Question

I am making a package containing two Rcpp functions. The first function is used for creating a matrix that will be used several times by the second function. The matrix is stored in R's global environment between calls to the two functions.

M <- myFirstRcpp(X)
P <- mySecondRcpp(M)

Depending on input parameters the second function will make changes to the input matrix (created by the first function) before calculating a vector from it (aFunction is the C++ inside mySecondRcpp()):

IntegerVector aFunction( SEXP Qin, SEXP param ) {
    NumericMatrix Q(Qin);
    // Some changes made to Q
    ...
    // return a vector generated from Q
}

My problem is that the changes done to the Q matrix inside the second Rcpp function also affect the copy of the matrix (M) residing in R's global environment.

How can I prevent Rcpp from altering the global environment of R without too much overhead?

Notes: The M matrix is ~2000x65000 in size. The problem occurs with R 3.0.2 and Rcpp 0.10.6 on Windows and Linux in 32 and 64 bit R.

Was it helpful?

Solution

That is a known and documented feature. We are being called from R via the interface

  SEXP somefunction(SEXP a, SEXP b, ...)

so a pointer is being passed and changes to Q affect the outer object. That is a good thing as it makes the calls very fast -- no copies.

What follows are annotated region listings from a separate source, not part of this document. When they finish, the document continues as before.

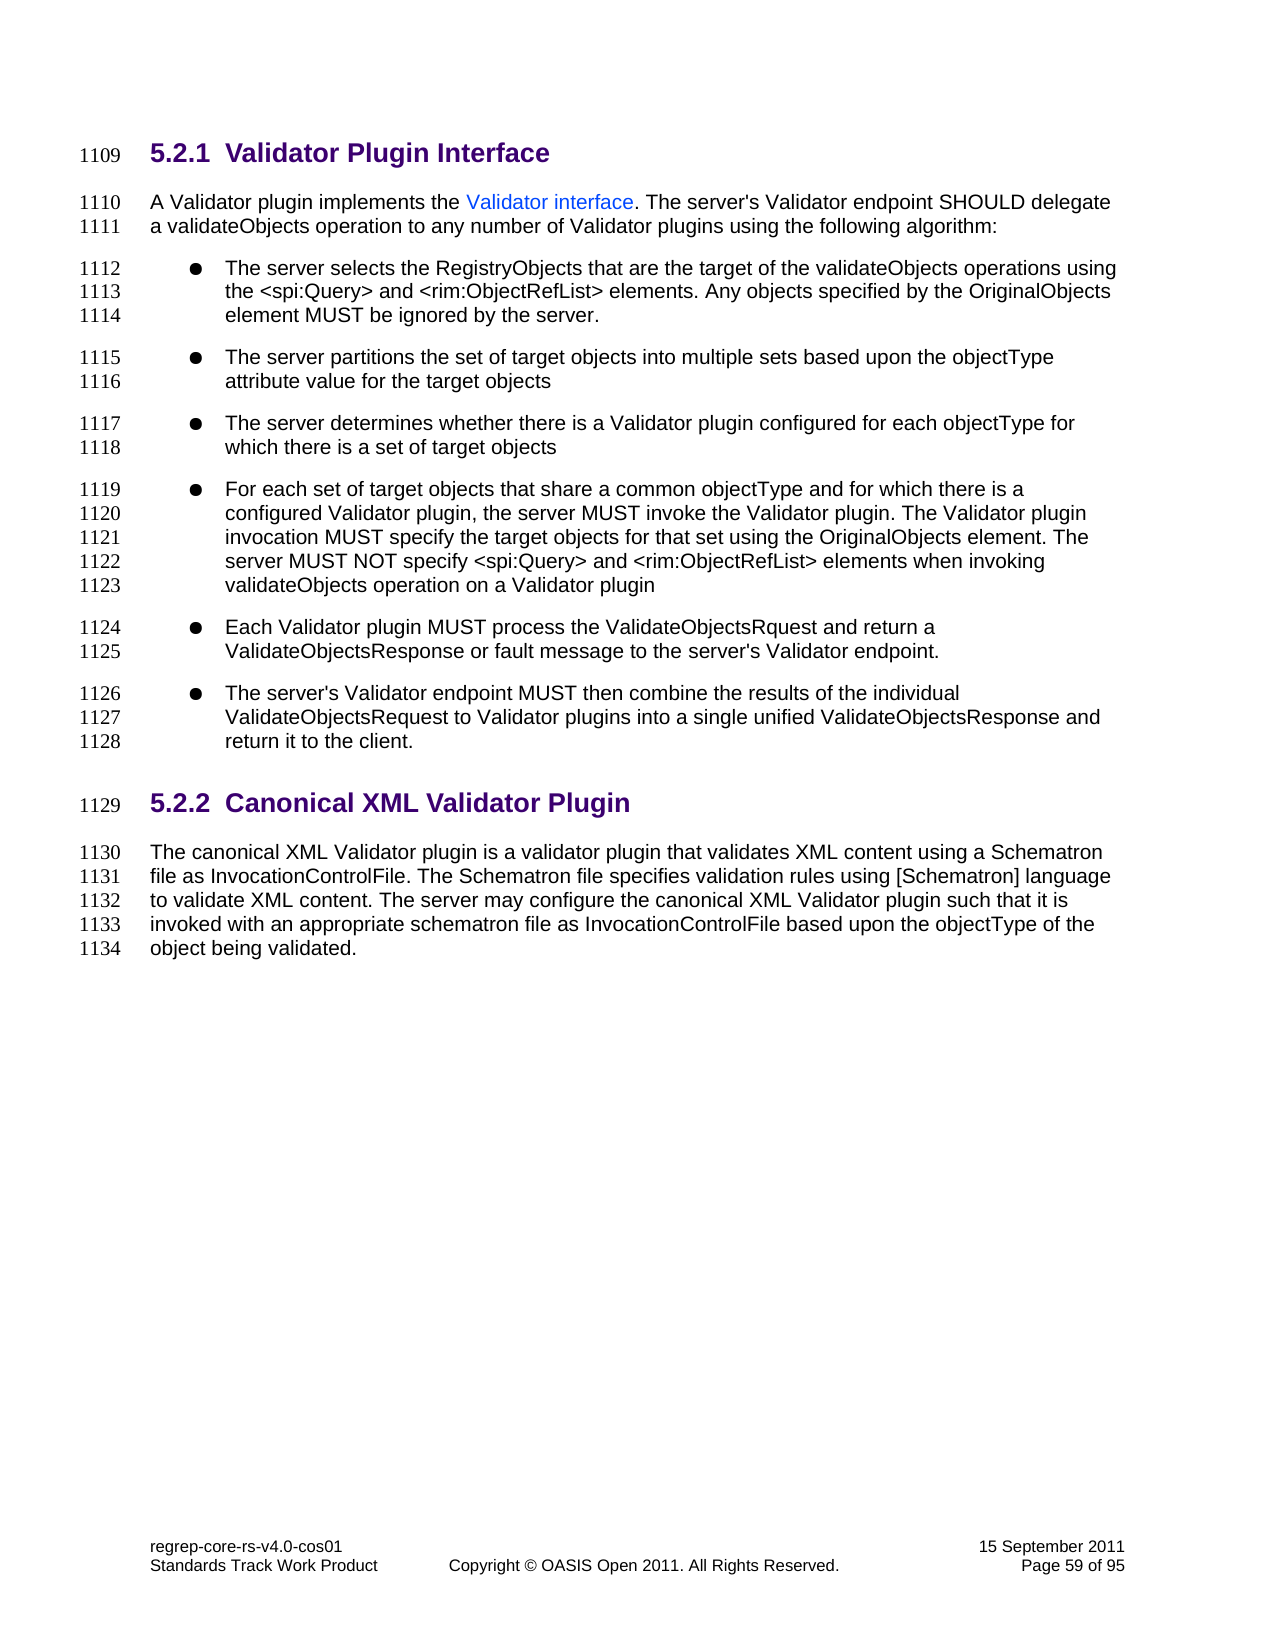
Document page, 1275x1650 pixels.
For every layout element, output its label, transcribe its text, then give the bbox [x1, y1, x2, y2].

list The server's Validator endpoint MUST then combine the results of the individual ValidateObjectsRequest to Validator plugins into a single unified ValidateObjectsResponse and return it to the client. [187, 681, 1125, 753]
subtitle Canonical XML Validator Plugin [150, 787, 1125, 818]
subtitle Validator Plugin Interface [150, 137, 1125, 168]
list For each set of target objects that share a common objectType and for which there is a configured Validator plugin, the server MUST invoke the Validator plugin. The Validator plugin invocation MUST specify the target objects for that set using the OriginalObjects element. The server MUST NOT specify <spi:Query> and <rim:ObjectRefList> elements when invoking validateObjects operation on a Validator plugin [187, 477, 1125, 597]
text A Validator plugin implements the Validator interface. The server's Validator endpoint SHOULD delegate a validateObjects operation to any number of Validator plugins using the following algorithm: [150, 189, 1125, 237]
list The server partitions the set of target objects into multiple sets based upon the objectType attribute value for the target objects [187, 345, 1125, 393]
list The server selects the RegistryObjects that are the target of the validateObjects operations using the <spi:Query> and <rim:ObjectRefList> elements. Any objects specified by the OriginalObjects element MUST be ignored by the server. [187, 255, 1125, 327]
list The server determines whether there is a Validator plugin configured for each objectType for which there is a set of target objects [187, 411, 1125, 459]
list Each Validator plugin MUST process the ValidateObjectsRquest and return a ValidateObjectsResponse or fault message to the server's Validator endpoint. [187, 615, 1125, 663]
text The canonical XML Validator plugin is a validator plugin that validates XML content using a Schematron file as InvocationControlFile. The Schematron file specifies validation rules using [Schematron] language to validate XML content. The server may configure the canonical XML Validator plugin such that it is invoked with an appropriate schematron file as InvocationControlFile based upon the objectType of the object being validated. [150, 839, 1125, 959]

If you want distinct instances, use the clone() method as in

  NumericMatrix Q = clone(Qin);

OTHER TIPS

Another thing you can do from within R (e.g., when you cannot easily edit the Rcpp code) is to call a [ method on the R object reference. This forces R to pass a copy. For example,

M <- myFirstRcpp(X)
P <- mySecondRcpp(M[])`

Now, M will not get altered by side-effects from mySecondRcpp().